Show that $\sum_{1}^\infty\frac{\sin(nx)}{n^3}$ is differentiable everywhere I have recently been trying out some questions on series of functions.In one of the questions, I was given a series $$\sum_{1}^\infty\frac{\sin(nx)}{n^3}$$
and now I am supposed to show that the above series is differentiable at every real number and I need to find its derivative.
I was wondering when a series of the form $\sum_{1}^\infty f_n(x)$ said to be differentiable at x?..is it when each $f_n(x)$ is differentiable?.. and if that is so,then I assume that I am done with first half of the question.
In the second half,should I show that the given series is uniformly convergent by using the Weierstrass' M-Test and hence differentiate the series term by term?
Help please!
 A: The main theorem regarding differentiation of series of functions is provided at this link.
Here $f_n(x) = \frac{\sin nx }{n^3}$ is such that $\sum f_n^\prime(x) = \sum \frac{ \cos nx }{n^2}$ is normally convergent, therefore uniformly convergent by Weierstrass M-test as $\sum 1/n^2$ converges. As the series is also convergent at $0$, the theorem states that the series of functions is differentiable and has for derivative $\sum \frac{ \cos nx }{n^2}$.
A: For  functions from $\Bbb R$ to $\Bbb R:$
Suppose (i)  $f_n(0)$ converges to a value $f(0)$   and  (ii) Each $f'_n$ is continuous and $f'_n$ converges  uniformly to $g$ on any bounded subset of $\Bbb R.$ Then $g$ is continuous and $$\lim_{n\to \infty} f_n(x)=\lim_{n\to \infty}f_n(0)+\int_0^xf'_n(t)dt=f(0)+\int_0^x g(t)dt.$$ Define the above limit as $f(x).$ By the Fundamental Theorem of Calculus, since $g$ is continuous we have $$f'(x)=(d/dx)[\,f(0)+\int_0^x g(t)dt\,]=g(x)=\lim_{n\to \infty}f'_n(x).$$
Let $f_n(x)=\sum_{j=1}^n (\sin jx)/j^3.$ Then $f'_n$  converges uniformly on all of $\Bbb R,$ and obviously $f_n(0)$ converges.

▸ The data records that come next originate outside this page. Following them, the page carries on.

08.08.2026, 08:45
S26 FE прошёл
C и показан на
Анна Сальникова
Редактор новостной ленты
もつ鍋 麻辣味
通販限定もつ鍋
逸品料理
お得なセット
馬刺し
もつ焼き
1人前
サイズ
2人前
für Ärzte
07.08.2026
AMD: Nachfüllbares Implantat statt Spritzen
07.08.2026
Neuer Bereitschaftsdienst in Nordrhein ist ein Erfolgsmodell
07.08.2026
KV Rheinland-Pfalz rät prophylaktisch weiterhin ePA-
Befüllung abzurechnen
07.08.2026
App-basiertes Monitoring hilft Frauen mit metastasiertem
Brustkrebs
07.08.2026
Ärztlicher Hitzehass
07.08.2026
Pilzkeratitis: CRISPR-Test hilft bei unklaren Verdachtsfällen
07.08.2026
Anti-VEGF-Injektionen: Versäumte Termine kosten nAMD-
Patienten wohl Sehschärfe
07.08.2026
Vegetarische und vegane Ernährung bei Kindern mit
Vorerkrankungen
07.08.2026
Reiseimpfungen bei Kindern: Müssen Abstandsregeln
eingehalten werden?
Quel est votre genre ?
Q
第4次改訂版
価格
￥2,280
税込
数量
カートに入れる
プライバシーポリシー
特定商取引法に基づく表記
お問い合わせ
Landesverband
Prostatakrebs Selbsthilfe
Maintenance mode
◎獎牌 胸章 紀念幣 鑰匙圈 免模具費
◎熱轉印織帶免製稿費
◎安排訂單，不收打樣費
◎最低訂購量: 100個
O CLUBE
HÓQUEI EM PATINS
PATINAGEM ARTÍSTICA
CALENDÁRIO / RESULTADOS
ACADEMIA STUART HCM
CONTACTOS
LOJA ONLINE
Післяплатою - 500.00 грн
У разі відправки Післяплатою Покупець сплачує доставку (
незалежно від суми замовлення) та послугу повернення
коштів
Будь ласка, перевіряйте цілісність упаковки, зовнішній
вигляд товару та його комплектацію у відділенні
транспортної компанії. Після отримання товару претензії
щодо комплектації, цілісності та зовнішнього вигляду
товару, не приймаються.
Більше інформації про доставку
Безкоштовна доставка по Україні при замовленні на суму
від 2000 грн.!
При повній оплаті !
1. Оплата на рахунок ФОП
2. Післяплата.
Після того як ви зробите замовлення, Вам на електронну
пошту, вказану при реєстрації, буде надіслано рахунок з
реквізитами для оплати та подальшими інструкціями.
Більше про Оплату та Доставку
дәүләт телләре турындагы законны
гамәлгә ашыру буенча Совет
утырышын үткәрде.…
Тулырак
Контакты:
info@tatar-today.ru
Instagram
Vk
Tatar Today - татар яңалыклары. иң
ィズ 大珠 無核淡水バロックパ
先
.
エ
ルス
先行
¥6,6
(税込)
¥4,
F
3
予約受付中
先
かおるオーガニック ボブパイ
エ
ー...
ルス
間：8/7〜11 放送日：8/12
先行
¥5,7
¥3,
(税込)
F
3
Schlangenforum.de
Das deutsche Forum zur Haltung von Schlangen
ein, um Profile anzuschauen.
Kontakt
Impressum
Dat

Every continuous $h:\Bbb R \to \Bbb R$ is the uniform limit of a sequence $(h_n)_n$ of differentiable functions but $h$ may be non-differentiable at some (or every) point. The sequence $(h'_n(x))_n$ may fail to converge at some $x,$ or the sequence $(h'_n)_n$ may fail to converge uniformly on some interval of positive length.